The smallest species of baleen whales, these cetaceans form a separate family. Due to lack of callosities on its skin and overall similarity with rorquals, Pygmy right whales are sometimes mistaken for Minke whales. As a matter of fact, Pygmy right whales are not 'right' whales. However, they are called so because of having a stocky body and bowed lower jaw with the arch, becoming more prominent as they age. The life span for this species is unknown. However, related baleen whales generally have a life span of 20-40 years, varying with each species, but can live up to 80 years.
Pygmy right whales are circumpolar species, found in the Southern Hemisphere, throughout the waters of Pacific and Atlantic Oceans, surrounding Antarctica. These pelagic creatures prefer living in cool to cold ocean waters.

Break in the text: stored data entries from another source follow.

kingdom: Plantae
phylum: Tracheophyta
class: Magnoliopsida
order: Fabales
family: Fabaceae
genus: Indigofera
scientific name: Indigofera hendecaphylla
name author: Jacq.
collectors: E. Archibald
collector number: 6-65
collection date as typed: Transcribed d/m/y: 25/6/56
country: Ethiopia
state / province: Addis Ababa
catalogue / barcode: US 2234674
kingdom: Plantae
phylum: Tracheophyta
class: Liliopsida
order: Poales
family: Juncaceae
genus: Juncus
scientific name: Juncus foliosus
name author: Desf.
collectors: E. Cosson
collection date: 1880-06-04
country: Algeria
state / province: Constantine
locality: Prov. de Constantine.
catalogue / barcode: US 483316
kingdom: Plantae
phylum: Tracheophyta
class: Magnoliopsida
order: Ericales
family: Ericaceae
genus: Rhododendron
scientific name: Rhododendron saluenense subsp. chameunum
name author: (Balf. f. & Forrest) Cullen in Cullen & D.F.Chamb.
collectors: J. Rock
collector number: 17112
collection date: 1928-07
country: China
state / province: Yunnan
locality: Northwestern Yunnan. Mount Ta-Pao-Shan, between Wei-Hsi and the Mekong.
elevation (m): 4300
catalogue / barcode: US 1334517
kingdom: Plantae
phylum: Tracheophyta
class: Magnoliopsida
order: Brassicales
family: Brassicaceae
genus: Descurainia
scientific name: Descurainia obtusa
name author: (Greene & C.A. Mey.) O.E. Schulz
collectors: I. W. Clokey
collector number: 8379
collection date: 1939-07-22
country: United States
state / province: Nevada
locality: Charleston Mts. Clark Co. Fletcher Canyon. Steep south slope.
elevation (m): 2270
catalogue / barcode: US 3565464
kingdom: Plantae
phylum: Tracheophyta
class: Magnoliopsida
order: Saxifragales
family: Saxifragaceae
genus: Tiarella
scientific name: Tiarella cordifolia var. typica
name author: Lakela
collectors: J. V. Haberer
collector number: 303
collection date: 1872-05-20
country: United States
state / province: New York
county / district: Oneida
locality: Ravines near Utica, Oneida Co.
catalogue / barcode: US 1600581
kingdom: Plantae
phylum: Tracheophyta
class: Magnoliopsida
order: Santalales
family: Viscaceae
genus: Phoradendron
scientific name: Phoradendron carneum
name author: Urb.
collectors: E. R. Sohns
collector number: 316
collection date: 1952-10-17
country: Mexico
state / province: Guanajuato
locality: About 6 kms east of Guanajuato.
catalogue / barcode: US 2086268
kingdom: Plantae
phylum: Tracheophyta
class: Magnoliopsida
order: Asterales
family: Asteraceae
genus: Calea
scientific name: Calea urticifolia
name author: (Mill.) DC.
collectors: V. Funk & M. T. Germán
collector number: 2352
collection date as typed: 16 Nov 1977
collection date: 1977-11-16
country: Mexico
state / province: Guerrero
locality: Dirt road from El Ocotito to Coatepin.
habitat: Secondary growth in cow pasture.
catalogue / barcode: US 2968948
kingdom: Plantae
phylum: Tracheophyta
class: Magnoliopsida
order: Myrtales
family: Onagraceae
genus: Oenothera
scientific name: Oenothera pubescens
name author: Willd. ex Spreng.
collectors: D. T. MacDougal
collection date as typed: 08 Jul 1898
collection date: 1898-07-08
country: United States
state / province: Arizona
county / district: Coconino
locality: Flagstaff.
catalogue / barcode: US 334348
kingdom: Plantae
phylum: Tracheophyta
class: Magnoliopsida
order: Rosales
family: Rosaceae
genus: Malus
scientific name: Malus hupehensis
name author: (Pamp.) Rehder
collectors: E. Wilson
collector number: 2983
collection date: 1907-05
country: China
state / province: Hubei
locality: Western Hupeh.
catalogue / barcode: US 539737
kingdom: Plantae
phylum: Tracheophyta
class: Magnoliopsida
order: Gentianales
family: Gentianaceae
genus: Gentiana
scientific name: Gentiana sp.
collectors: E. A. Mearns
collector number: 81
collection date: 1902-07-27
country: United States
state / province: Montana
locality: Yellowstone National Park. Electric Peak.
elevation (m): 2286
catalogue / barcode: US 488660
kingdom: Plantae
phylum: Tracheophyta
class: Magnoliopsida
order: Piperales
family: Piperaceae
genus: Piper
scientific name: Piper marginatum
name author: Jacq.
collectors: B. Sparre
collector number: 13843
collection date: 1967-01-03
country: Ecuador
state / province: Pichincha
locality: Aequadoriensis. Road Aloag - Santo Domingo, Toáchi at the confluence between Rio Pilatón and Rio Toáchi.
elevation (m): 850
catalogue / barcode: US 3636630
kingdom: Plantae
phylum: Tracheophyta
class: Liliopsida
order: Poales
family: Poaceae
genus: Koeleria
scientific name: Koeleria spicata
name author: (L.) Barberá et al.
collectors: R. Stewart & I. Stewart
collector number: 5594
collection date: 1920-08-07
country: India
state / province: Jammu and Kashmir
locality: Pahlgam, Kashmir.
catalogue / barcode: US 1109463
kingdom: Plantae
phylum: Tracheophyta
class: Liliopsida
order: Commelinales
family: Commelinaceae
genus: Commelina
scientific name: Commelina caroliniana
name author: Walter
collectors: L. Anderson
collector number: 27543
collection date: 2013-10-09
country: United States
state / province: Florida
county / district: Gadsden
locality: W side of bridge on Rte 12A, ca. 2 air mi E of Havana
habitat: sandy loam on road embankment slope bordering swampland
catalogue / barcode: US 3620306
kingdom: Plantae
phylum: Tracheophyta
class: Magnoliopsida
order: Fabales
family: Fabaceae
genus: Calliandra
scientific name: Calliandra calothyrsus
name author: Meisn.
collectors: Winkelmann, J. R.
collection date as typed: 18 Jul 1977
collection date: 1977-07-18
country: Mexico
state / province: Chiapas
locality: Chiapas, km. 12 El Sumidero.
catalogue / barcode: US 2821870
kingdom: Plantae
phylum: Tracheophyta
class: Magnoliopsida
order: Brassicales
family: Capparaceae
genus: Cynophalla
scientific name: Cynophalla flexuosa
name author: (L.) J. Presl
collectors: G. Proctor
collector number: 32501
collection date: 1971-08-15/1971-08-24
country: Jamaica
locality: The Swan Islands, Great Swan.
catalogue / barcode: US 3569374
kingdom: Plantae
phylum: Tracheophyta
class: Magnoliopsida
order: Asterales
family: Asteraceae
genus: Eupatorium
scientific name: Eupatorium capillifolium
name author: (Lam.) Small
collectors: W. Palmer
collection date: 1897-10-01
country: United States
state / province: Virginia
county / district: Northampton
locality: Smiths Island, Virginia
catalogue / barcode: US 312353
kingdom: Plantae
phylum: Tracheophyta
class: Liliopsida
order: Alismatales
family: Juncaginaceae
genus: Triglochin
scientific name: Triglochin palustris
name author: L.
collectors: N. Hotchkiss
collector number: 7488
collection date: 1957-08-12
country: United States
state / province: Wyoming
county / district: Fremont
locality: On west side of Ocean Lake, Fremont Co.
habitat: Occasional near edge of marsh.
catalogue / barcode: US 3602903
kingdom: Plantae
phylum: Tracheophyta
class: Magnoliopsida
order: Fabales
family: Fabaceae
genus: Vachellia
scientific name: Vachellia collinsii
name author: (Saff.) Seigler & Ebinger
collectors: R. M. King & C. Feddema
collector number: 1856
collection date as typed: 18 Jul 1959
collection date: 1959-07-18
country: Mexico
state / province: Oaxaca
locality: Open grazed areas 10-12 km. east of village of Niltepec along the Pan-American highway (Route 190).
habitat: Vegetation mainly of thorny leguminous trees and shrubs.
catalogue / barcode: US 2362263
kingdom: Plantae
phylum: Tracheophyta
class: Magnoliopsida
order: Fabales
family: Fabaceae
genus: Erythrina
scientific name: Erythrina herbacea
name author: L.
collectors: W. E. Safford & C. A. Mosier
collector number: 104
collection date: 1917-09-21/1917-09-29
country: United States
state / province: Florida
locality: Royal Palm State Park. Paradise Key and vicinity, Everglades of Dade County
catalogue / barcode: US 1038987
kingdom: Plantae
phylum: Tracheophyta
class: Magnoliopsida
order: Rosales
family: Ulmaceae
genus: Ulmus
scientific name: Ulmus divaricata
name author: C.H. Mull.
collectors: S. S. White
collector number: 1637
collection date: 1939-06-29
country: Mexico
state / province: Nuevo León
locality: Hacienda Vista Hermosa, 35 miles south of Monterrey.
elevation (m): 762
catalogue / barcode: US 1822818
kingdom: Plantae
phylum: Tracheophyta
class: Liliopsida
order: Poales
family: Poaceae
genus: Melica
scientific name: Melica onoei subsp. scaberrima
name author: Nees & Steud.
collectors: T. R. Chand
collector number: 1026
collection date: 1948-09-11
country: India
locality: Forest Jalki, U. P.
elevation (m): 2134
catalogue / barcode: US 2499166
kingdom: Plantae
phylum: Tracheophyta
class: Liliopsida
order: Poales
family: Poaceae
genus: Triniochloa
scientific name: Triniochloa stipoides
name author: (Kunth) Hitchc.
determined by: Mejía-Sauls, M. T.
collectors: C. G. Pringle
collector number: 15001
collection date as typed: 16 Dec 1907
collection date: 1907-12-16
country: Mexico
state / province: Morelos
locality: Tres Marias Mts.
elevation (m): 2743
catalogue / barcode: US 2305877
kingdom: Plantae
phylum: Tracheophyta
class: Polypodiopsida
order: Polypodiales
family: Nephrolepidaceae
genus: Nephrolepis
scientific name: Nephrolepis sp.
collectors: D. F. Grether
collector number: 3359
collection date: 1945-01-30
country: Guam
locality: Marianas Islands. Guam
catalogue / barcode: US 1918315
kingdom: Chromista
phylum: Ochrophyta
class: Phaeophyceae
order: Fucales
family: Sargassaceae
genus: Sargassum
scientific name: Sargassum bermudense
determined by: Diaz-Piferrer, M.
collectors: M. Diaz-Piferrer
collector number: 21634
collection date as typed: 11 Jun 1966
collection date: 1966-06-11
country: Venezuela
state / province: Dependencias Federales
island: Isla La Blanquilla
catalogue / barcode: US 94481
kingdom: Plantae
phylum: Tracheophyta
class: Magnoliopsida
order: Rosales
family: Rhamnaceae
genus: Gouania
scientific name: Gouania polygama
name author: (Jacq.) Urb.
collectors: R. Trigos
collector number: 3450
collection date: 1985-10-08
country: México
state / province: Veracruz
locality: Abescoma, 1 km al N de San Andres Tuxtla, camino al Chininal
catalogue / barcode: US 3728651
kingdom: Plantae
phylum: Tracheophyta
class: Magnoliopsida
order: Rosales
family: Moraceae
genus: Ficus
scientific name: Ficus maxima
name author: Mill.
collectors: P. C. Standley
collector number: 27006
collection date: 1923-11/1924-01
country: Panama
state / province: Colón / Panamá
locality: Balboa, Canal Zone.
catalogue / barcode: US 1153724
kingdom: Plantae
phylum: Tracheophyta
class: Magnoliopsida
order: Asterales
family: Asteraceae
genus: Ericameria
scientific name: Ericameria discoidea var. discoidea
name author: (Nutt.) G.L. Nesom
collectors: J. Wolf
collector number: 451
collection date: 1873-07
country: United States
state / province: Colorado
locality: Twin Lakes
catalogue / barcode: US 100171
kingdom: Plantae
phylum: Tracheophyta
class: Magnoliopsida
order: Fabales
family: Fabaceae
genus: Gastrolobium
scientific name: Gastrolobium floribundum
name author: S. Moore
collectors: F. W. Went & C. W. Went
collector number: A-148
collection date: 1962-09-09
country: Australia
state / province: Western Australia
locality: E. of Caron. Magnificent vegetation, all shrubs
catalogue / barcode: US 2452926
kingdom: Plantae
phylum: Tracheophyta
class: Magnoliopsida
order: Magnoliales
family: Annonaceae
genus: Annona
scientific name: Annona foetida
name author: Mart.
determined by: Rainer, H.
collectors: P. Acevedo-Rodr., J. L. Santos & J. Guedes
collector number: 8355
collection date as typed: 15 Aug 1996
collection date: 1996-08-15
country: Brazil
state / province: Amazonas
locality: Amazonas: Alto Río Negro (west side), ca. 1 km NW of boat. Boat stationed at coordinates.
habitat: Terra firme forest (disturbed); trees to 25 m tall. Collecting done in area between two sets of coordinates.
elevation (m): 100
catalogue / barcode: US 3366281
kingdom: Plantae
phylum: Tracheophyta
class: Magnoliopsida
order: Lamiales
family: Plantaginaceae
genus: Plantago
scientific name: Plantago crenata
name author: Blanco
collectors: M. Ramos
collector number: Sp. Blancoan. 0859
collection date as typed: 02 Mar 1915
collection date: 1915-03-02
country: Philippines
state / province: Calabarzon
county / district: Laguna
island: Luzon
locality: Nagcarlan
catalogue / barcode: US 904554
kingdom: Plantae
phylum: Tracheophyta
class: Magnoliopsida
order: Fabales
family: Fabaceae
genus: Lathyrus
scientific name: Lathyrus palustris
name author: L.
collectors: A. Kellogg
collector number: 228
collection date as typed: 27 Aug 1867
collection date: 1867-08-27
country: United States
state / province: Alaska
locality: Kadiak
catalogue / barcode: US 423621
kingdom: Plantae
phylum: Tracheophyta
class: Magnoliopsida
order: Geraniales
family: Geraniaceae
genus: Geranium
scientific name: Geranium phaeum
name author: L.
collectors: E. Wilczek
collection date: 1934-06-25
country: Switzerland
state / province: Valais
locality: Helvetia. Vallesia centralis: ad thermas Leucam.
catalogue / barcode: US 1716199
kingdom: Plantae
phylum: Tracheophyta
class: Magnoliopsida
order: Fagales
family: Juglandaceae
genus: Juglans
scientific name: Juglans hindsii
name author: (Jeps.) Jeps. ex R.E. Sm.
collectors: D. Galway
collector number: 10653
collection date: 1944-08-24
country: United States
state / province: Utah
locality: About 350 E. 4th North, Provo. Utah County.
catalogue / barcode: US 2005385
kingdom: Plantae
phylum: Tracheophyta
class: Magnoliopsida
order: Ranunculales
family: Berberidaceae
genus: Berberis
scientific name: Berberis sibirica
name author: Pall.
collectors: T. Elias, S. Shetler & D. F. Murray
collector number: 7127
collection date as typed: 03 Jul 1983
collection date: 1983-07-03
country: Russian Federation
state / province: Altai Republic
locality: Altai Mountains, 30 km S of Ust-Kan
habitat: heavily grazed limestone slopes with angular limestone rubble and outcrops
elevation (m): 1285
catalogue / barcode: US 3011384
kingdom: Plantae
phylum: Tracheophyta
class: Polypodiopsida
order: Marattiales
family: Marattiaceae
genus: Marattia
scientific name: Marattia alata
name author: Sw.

There is very little information on social behavior and habits of this species due to rarity of observations in the wild. The Pygmy right whales have been known to form groups of 80 individuals. However, they are generally solitary, travelling alone or in pairs. According to some evidence, they may inhabit coastal waters during the spring and summer months. Pygmy right whales do not show many behaviors, which are typical for whales. For example, unlike most whales, these cetaceans to not tend to breach, spyhop or show their flukes. When they come up to breathe, they usually remain at the surface for just a few seconds, sticking their snouts out of the water and then diving back into the ocean. During these surfacings, their white lower jaw and arched mouthline are clearly seen. These strong swimmers are capable of gaining high speed in short periods of time.
There's little data on reproductive habits of these animals. However, they may have the same reproductive habits as other right whales: 10 - 12 months of gestation period, yielding a single young, which remains with its mother for 6 - 12 months, after which it's weaned.
Anthropogenic threats to the population of this species have not been found. Pygmy right whales are likely to suffer from ocean pollution, which may negatively impact the health and habitat of these animals. The population size of Pygmy right whale is unknown, suggesting that the species either has a very small population or they are difficult to spot in the wild, since concentration of these whales have not yet been recorded.
According to the IUCN Red List, the total population size of the Pygmy right whale is unknown for today, and this species is currently classified as Data Deficient (DD) on the IUCN Red List.